# PROBLEM DETAILS
Rewrite the stretch from the start of the rows below through the line containing "9: (15, 541)", swapping "top-left" for "upper-left" and changing nothing else. Return only those lines.

## Begin

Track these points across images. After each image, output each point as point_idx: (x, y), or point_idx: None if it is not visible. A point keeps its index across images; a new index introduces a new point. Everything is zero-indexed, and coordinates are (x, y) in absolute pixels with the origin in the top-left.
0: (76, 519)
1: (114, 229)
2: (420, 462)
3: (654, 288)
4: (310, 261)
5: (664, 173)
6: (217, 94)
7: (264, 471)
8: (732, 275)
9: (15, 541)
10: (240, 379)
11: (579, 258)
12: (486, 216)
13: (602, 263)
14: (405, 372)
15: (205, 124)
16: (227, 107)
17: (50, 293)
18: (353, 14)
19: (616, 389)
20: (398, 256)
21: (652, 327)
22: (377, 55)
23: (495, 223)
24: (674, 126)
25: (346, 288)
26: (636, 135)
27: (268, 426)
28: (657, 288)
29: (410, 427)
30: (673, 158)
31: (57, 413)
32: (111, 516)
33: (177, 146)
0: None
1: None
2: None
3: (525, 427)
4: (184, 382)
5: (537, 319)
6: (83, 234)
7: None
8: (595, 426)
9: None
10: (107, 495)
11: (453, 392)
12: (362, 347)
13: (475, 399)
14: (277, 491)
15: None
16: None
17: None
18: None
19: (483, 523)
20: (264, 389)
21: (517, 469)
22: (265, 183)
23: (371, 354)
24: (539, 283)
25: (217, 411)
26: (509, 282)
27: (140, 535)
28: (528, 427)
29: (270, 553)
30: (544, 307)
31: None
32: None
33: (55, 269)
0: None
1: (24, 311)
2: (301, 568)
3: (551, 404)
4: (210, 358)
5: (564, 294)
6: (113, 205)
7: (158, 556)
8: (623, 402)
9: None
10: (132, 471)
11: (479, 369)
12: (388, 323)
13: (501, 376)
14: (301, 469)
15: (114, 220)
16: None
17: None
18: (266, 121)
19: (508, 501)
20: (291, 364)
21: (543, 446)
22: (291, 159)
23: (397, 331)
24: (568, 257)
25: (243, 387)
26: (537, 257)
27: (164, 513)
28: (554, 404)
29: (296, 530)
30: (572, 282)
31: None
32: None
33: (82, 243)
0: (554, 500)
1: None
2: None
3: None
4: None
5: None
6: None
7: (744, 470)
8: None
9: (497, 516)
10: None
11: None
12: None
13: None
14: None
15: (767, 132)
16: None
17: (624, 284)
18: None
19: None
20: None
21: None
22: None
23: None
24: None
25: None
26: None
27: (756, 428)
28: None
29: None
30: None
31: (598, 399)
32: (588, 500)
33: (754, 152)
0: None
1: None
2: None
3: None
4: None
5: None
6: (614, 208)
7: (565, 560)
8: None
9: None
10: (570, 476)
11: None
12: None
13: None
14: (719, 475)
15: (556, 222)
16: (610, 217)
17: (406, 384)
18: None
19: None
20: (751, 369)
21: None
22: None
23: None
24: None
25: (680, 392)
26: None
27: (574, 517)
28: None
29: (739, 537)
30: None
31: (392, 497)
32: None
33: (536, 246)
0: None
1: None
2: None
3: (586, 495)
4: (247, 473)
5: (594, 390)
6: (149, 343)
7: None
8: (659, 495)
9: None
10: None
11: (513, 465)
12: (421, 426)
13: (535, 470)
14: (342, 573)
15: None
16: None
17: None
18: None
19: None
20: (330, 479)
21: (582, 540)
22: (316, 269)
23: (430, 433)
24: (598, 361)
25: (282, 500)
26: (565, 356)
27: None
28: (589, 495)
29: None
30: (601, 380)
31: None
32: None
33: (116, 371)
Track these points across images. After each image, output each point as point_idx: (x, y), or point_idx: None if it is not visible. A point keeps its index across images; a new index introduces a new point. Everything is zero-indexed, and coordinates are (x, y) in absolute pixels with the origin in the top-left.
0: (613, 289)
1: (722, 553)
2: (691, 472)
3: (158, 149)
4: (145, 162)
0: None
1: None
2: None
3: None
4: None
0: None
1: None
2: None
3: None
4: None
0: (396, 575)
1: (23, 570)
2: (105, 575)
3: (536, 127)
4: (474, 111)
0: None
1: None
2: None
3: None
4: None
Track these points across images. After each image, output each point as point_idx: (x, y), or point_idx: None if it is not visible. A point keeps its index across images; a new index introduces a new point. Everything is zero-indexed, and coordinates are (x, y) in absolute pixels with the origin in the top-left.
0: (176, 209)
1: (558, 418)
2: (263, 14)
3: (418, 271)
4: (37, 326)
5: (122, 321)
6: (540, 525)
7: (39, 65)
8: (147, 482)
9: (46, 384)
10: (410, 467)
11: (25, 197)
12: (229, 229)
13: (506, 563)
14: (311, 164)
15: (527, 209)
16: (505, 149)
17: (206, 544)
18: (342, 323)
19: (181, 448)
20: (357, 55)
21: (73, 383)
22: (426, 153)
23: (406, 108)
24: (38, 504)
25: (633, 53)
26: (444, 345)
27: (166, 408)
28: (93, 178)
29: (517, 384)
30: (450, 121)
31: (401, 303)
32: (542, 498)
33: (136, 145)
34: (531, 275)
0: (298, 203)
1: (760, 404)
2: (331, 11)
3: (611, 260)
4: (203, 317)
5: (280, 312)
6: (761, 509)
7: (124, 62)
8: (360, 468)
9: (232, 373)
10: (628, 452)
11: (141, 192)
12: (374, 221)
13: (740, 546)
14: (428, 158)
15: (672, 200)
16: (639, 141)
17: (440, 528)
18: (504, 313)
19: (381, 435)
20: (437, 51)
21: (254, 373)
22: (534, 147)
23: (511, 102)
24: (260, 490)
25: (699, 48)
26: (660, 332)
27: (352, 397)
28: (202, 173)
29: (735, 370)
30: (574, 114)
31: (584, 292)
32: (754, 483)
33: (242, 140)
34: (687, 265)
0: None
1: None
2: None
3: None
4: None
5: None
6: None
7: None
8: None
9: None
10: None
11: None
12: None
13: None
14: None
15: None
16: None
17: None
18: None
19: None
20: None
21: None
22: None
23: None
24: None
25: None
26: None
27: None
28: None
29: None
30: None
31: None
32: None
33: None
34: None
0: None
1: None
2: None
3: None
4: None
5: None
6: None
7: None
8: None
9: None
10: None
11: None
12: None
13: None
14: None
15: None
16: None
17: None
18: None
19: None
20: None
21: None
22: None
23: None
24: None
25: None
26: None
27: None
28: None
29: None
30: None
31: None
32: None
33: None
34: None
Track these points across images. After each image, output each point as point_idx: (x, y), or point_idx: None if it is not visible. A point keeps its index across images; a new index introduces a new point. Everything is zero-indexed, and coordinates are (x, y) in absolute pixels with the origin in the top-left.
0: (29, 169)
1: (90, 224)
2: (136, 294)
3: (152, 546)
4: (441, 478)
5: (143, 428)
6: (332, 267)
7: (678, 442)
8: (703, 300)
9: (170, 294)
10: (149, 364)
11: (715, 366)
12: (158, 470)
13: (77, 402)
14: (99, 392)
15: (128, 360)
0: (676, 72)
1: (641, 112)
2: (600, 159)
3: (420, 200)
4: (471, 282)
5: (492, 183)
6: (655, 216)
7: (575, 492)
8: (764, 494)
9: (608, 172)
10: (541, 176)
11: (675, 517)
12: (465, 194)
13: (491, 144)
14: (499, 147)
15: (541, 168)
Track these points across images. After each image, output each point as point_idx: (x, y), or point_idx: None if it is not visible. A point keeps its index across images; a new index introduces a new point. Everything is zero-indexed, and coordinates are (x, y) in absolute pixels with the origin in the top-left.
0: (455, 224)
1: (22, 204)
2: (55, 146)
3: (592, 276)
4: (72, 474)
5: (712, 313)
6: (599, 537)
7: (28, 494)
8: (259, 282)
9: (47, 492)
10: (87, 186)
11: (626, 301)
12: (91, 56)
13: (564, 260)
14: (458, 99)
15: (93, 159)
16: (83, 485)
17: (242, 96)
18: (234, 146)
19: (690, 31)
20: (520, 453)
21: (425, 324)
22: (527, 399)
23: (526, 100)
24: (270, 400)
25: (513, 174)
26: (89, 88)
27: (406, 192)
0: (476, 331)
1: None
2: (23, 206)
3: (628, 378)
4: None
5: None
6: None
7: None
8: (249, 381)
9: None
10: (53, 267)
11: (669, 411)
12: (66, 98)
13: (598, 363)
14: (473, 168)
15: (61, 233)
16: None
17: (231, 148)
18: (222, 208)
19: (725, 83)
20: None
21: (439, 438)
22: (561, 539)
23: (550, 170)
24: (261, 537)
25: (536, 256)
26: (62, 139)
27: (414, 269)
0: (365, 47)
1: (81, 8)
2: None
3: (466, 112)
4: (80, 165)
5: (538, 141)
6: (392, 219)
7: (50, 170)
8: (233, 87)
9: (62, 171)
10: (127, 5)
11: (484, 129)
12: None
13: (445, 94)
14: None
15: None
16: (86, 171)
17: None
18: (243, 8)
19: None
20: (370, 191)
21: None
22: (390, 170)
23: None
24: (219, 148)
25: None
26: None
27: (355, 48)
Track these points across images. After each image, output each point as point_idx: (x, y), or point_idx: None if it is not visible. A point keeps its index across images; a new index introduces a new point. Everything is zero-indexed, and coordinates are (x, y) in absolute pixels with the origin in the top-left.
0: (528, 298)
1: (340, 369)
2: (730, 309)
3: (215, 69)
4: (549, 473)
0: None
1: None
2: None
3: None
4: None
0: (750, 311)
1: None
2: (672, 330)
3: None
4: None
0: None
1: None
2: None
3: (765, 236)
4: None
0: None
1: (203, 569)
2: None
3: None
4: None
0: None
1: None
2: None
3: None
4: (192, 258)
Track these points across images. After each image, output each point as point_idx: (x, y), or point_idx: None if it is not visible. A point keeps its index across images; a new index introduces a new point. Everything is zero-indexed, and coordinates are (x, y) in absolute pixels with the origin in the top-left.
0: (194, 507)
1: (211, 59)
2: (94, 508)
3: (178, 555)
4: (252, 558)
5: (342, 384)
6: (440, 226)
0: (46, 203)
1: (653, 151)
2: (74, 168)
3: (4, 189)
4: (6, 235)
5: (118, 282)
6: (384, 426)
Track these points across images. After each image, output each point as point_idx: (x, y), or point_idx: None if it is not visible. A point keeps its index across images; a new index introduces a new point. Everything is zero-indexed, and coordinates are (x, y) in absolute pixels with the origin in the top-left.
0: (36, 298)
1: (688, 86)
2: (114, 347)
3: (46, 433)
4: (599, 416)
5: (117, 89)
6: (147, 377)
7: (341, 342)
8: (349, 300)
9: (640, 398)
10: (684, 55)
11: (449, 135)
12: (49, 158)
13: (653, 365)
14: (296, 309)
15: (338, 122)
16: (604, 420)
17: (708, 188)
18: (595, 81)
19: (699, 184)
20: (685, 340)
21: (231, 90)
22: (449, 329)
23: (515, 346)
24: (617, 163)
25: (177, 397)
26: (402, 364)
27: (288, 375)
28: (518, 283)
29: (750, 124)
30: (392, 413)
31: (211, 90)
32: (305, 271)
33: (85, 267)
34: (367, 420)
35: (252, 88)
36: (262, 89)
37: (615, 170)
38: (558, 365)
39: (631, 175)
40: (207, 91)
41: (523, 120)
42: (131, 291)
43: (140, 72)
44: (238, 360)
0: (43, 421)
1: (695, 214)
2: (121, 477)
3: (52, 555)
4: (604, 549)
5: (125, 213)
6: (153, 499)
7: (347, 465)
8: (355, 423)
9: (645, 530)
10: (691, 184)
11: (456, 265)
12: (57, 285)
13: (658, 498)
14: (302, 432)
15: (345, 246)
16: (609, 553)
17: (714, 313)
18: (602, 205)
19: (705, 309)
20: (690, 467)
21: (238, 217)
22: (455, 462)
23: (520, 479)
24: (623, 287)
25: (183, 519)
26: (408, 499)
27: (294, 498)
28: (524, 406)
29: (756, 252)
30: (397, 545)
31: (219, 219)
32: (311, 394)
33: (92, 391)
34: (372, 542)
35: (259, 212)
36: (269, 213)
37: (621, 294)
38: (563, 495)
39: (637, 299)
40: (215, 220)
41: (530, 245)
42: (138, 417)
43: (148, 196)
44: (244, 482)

## End

# WORKED ANSWER
Track these points across images. After each image, output each point as point_idx: (x, y), or point_idx: None if it is not visible. A point keeps its index across images; a new index introduces a new point. Everything is zero-indexed, and coordinates are (x, y) in absolute pixels with the origin in the upper-left.
0: (76, 519)
1: (114, 229)
2: (420, 462)
3: (654, 288)
4: (310, 261)
5: (664, 173)
6: (217, 94)
7: (264, 471)
8: (732, 275)
9: (15, 541)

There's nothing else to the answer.